Factors Affecting Current Account Deficit

The UK Current account deficit measures:

  1. the balance of trade in goods
  2. the balance of trade in services.
  3. Net current income e.g. from oversees investment.
  4. Transfer payments e.g. payments to EU.

The net balance of trade in goods and services are by far the biggest factor in determining the current account.

If there is a deficit on the current account, there will be a surplus on the financial / Current account to compensate for the net withdrawals.

The current account is affected by both short term factors and long term factors.

1. Economic Growth / Consumer Spending

A period of consumer led economic growth will cause a deterioration in the current account. Higher consumer spending will lead to higher spending on imports. At the end of the 1980s, the UK economy was booming with rising consumer spending and inflation. This led to a widening deficit on the current account. The recession of 1992 led to an improvement and a brief surplus in the mid 1990s. The recession of 2009 also led to a temporary improvement in the deficit as consumers cut back on spending.

UK current account percent gdp

Note: Economic growth in China has not caused a current account deficit because the growth has been export led.

A country with a low savings rate and high % of consumption will typically have a higher current account deficit.

2. Exchange Rate.

A depreciation in the exchange rate makes the currency relatively more competitive. After a depreciation, exports will be more competitive and imports more expensive. This should improve the current account.
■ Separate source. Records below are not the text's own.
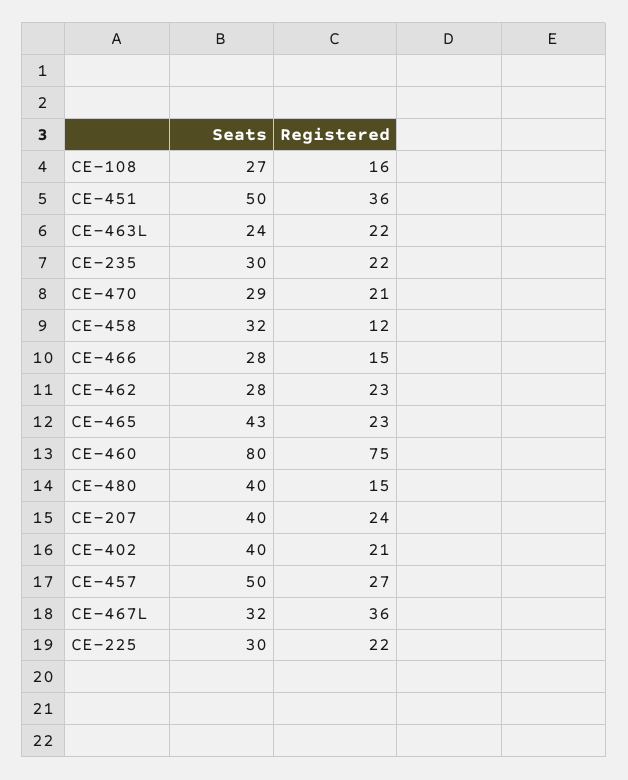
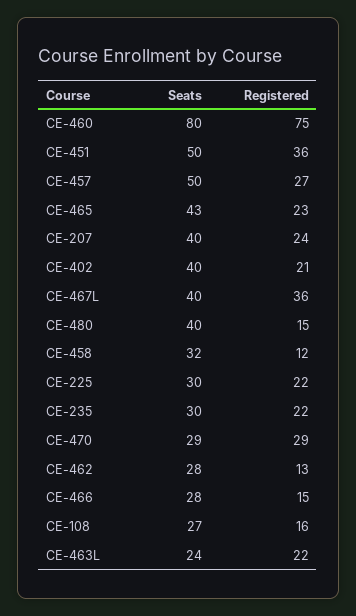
  {
    "Seats": {
      "CE-108": 27,
      "CE-451": 50,
      "CE-463L": 24,
      "CE-235": 30,
      "CE-470": 29,
      "CE-458": 32,
      "CE-466": 28,
      "CE-462": 28,
      "CE-465": 43,
      "CE-460": 80,
      "CE-480": 40,
      "CE-207": 40,
      "CE-402": 40,
      "CE-457": 50,
-     "CE-467L": 32,
+     "CE-467L": 40,
      "CE-225": 30
    },
    "Registered": {
      "CE-108": 16,
      "CE-451": 36,
      "CE-463L": 22,
      "CE-235": 22,
-     "CE-470": 21,
+     "CE-470": 29,
      "CE-458": 12,
      "CE-466": 15,
-     "CE-462": 23,
+     "CE-462": 13,
      "CE-465": 23,
      "CE-460": 75,
      "CE-480": 15,
      "CE-207": 24,
      "CE-402": 21,
      "CE-457": 27,
      "CE-467L": 36,
      "CE-225": 22
    }
  }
However, it requires demand for exports and imports to be relatively price elastic. If demand is inelastic, then cheaper exports will only cause a small rise in demand. The actual value of exports can decrease.
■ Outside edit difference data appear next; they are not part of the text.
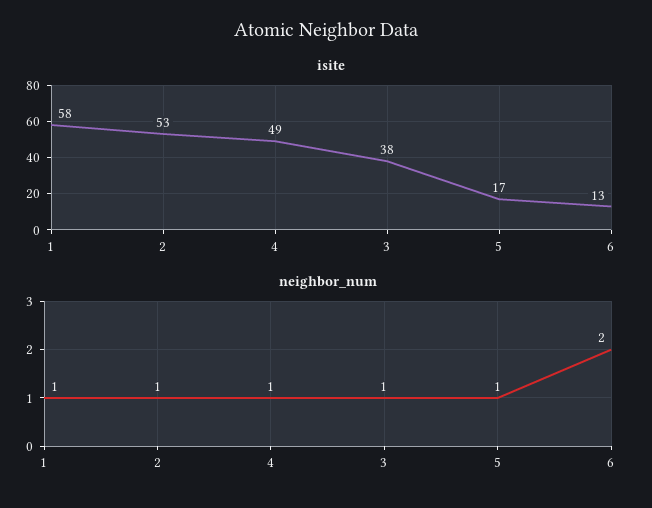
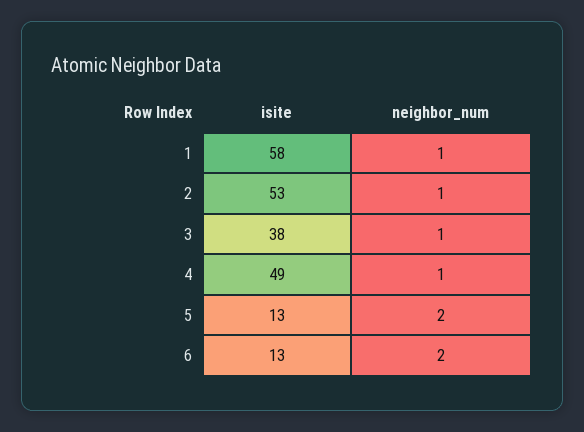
  {
    "isite": {
      "1": 58,
      "2": 53,
      "4": 49,
      "3": 38,
-     "5": 17,
+     "5": 13,
      "6": 13
    },
    "neighbor_num": {
      "1": 1,
      "2": 1,
      "4": 1,
      "3": 1,
-     "5": 1,
+     "5": 2,
      "6": 2
    }
  }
  • There is often a time lag effect between a depreciation in exchange rate and improvement in current account. See: Terms of trade effect for example in UK economy.

3. Competitiveness

In the long term, the current account will be influenced by the relative competitiveness of their industrial production. If a country becomes uncompetitive then exports will decline relative to imports. For example, in the 1950s and 1960s, the UK didn’t have a large current account deficit. However, starting in the 1970s and 1980s, we have seen a steady increase in the size of the current account deficit. In particular, the deficit in goods (manufactured goods) has increased. This suggests that UK industry has become relatively less competitive. For example, it hasn’t been able to compete with low cost countries such as China or higher productivity countries like Germany. Many factors determine relative competitiveness such as

  • relative wages
  • Labour productivity
  • Standard of infrastructure e.t.c

Capital Flows

To some extent the size of the current account depends on how many capital flows a country can attract. For example, the US was able to run a persistent current account deficit of 5% of GDP or more (see: US Current account deficit) because foreign investors wanted to buy dollar assets. Without this demand for dollar assets (such as Treasury Bills) there would have been a decline in the value of the dollar which would have reduced the size of the current account deficit.